■ **WHAT THIS TASK INVOLVES**: Every entry below should be printed exactly, without its images.

___ MATERIAL SHOWN ___

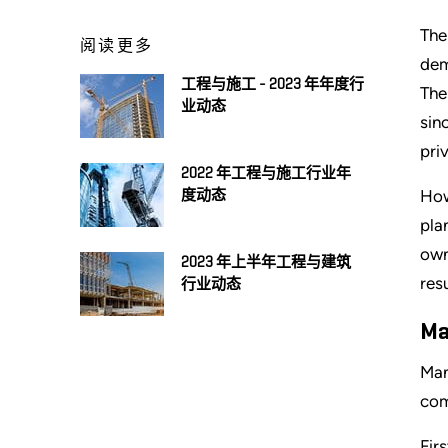
The
阅读更多
dem
工程与施工 - 2023 年年度行
The
业动态
sin
pri
2022 年工程与施工行业年
How
度动态
pla
own
2023 年上半年工程与建筑
res
行业动态
Ma
Man
com
Fir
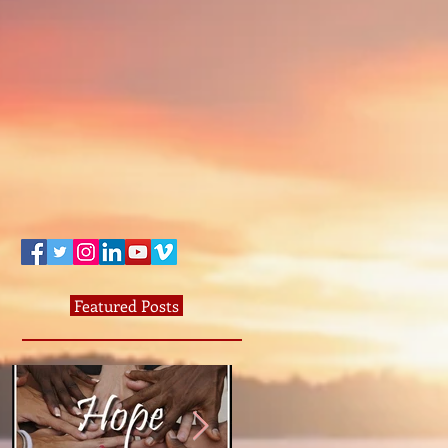
Featured Posts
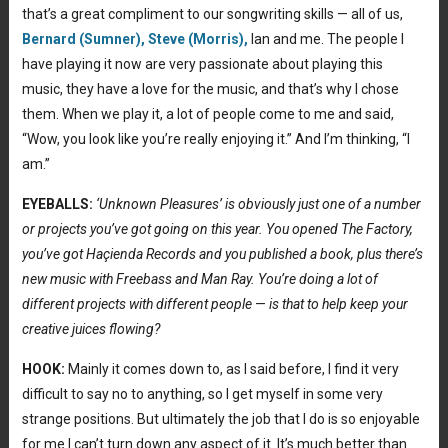
that’s a great compliment to our songwriting skills — all of us,
Bernard (Sumner),
Steve (Morris),
Ian and me. The people I
have playing it now are very passionate about playing this
music, they have a love for the music, and that’s why I chose
them. When we play it, a lot of people come to me and said,
“Wow, you look like you’re really enjoying it.” And I’m thinking, “I
am.”
EYEBALLS:
‘Unknown Pleasures’ is obviously just one of a number
or projects you’ve got going on this year. You opened The Factory,
you’ve got Haçienda
Records and you published a book, plus there’s
new music with Freebass and Man Ray. You’re doing a lot of
different projects with different people
—
is that to help keep your
creative juices flowing?
HOOK:
Mainly it comes down to, as I said before, I find it very
difficult to say no to anything, so I get myself in some very
strange positions. But ultimately the job that I do is so enjoyable
for me I can’t turn down any aspect of it. It’s much better than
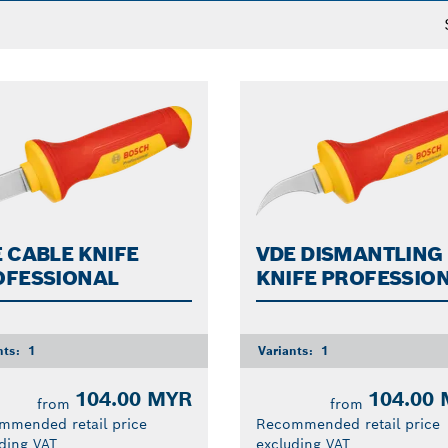
 CABLE KNIFE
VDE DISMANTLING
OFESSIONAL
KNIFE PROFESSIO
nts:
1
Variants:
1
104.00 MYR
104.00
from
from
mmended retail price
Recommended retail price
ding VAT
excluding VAT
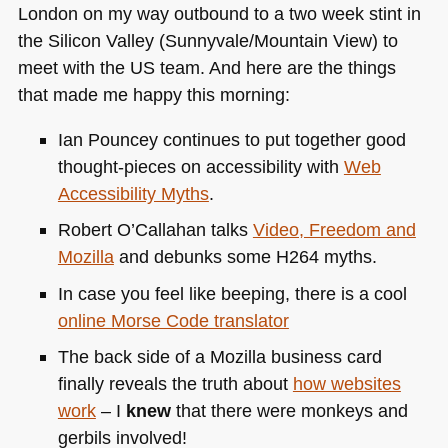
London on my way outbound to a two week stint in
the Silicon Valley (Sunnyvale/Mountain View) to
meet with the US team. And here are the things
that made me happy this morning:
Ian Pouncey continues to put together good
thought-pieces on accessibility with
Web
Accessibility Myths
.
Robert O’Callahan talks
Video, Freedom and
Mozilla
and debunks some
H264
myths.
In case you feel like beeping, there is a cool
online Morse Code translator
The back side of a Mozilla business card
finally reveals the truth about
how websites
work
– I
knew
that there were monkeys and
gerbils involved!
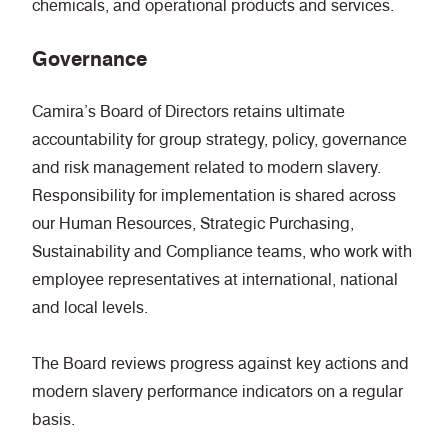
chemicals, and operational products and services.
Governance
Camira’s Board of Directors retains ultimate
accountability for group strategy, policy, governance
and risk management related to modern slavery.
Responsibility for implementation is shared across
our Human Resources, Strategic Purchasing,
Sustainability and Compliance teams, who work with
employee representatives at international, national
and local levels.
The Board reviews progress against key actions and
modern slavery performance indicators on a regular
basis.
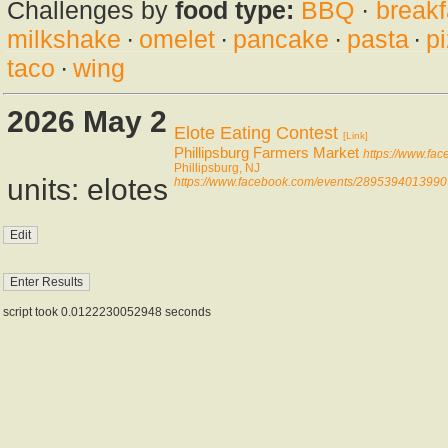
Challenges by
food type:
BBQ
·
breakf
milkshake
·
omelet
·
pancake
·
pasta
·
p
taco
·
wing
2026 May 2
Elote Eating Contest
[Link]
Phillipsburg Farmers Market
https://www.fa
Phillipsburg, NJ
units: elotes
https://www.facebook.com/events/2895394013990
script took 0.0122230052948 seconds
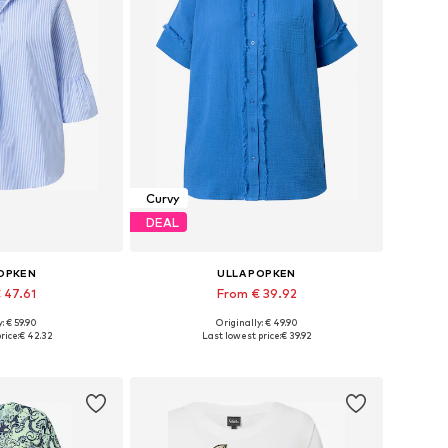
Curvy
DEAL
POPKEN
ULLA POPKEN
 47.61
From € 39.92
: € 59.90
Originally: € 49.90
 many sizes
Available sizes: XL-XXL, XXXL-4XL, 5XL-6XL, 7XL-8XL
rice:
€ 42.32
Last lowest price:
€ 39.92
 basket
Add to basket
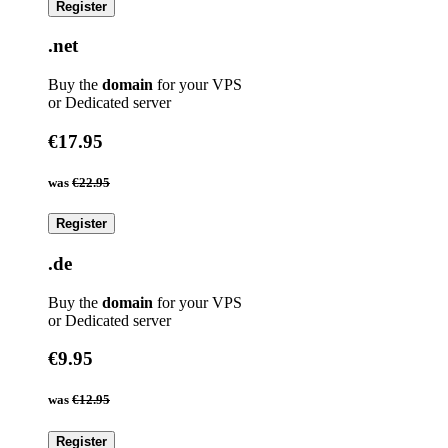
Register
.net
Buy the
domain
for your VPS
or Dedicated server
€17.95
was
€22.95
Register
.de
Buy the
domain
for your VPS
or Dedicated server
€9.95
was
€12.95
Register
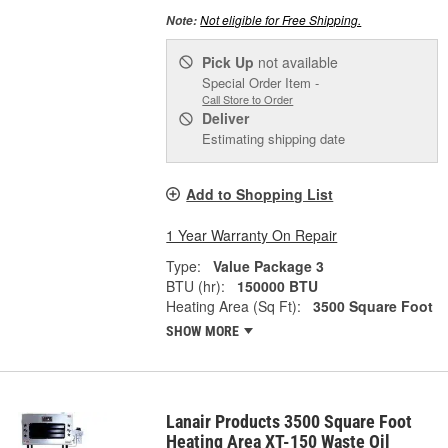
Not eligible for Free Shipping.
Note:
Pick Up
not available
Special Order Item -
Call Store to Order
Deliver
Estimating shipping date
Add to Shopping List
1 Year Warranty On Repair
Type:
Value Package 3
BTU (hr):
150000 BTU
Heating Area (Sq Ft):
3500 Square Foot
SHOW MORE
Lanair Products 3500 Square Foot
Heating Area XT-150 Waste Oil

___

■ **WRITTEN RESPONSE**:
The
阅读更多
dem
工程与施工 - 2023 年年度行
The
业动态
sin
pri
2022 年工程与施工行业年
How
度动态
pla
own
2023 年上半年工程与建筑
res
行业动态
Ma
Man
com
Fir
Featured Posts
that’s a great compliment to our songwriting skills — all of us,
Bernard (Sumner),
Steve (Morris),
Ian and me. The people I
have playing it now are very passionate about playing this
music, they have a love for the music, and that’s why I chose
them. When we play it, a lot of people come to me and said,
“Wow, you look like you’re really enjoying it.” And I’m thinking, “I
am.”
EYEBALLS:
‘Unknown Pleasures’ is obviously just one of a number
or projects you’ve got going on this year. You opened The Factory,
you’ve got Haçienda
Records and you published a book, plus there’s
new music with Freebass and Man Ray. You’re doing a lot of
different projects with different people
—
is that to help keep your
creative juices flowing?
HOOK:
Mainly it comes down to, as I said before, I find it very
difficult to say no to anything, so I get myself in some very
strange positions. But ultimately the job that I do is so enjoyable
for me I can’t turn down any aspect of it. It’s much better than
 CABLE KNIFE
VDE DISMANTLING
OFESSIONAL
KNIFE PROFESSIO
nts:
1
Variants:
1
104.00 MYR
104.00
from
from
mmended retail price
Recommended retail price
ding VAT
excluding VAT
London on my way outbound to a two week stint in
the Silicon Valley (Sunnyvale/Mountain View) to
meet with the US team. And here are the things
that made me happy this morning:
Ian Pouncey continues to put together good
thought-pieces on accessibility with
Web
Accessibility Myths
.
Robert O’Callahan talks
Video, Freedom and
Mozilla
and debunks some
H264
myths.
In case you feel like beeping, there is a cool
online Morse Code translator
The back side of a Mozilla business card
finally reveals the truth about
how websites
work
– I
knew
that there were monkeys and
gerbils involved!
chemicals, and operational products and services.
Governance
Camira’s Board of Directors retains ultimate
accountability for group strategy, policy, governance
and risk management related to modern slavery.
Responsibility for implementation is shared across
our Human Resources, Strategic Purchasing,
Sustainability and Compliance teams, who work with
employee representatives at international, national
and local levels.
The Board reviews progress against key actions and
modern slavery performance indicators on a regular
basis.
Challenges by
food type:
BBQ
·
breakf
milkshake
·
omelet
·
pancake
·
pasta
·
p
taco
·
wing
2026 May 2
Elote Eating Contest
[Link]
Phillipsburg Farmers Market
https://www.fa
Phillipsburg, NJ
units: elotes
https://www.facebook.com/events/2895394013990
script took 0.0122230052948 seconds
Curvy
DEAL
POPKEN
ULLA POPKEN
 47.61
From € 39.92
: € 59.90
Originally: € 49.90
 many sizes
Available sizes: XL-XXL, XXXL-4XL, 5XL-6XL, 7XL-8XL
rice:
€ 42.32
Last lowest price:
€ 39.92
 basket
Add to basket
Register
.net
Buy the
domain
for your VPS
or Dedicated server
€17.95
was
€22.95
Register
.de
Buy the
domain
for your VPS
or Dedicated server
€9.95
was
€12.95
Register
Not eligible for Free Shipping.
Note:
Pick Up
not available
Special Order Item -
Call Store to Order
Deliver
Estimating shipping date
Add to Shopping List
1 Year Warranty On Repair
Type:
Value Package 3
BTU (hr):
150000 BTU
Heating Area (Sq Ft):
3500 Square Foot
SHOW MORE
Lanair Products 3500 Square Foot
Heating Area XT-150 Waste Oil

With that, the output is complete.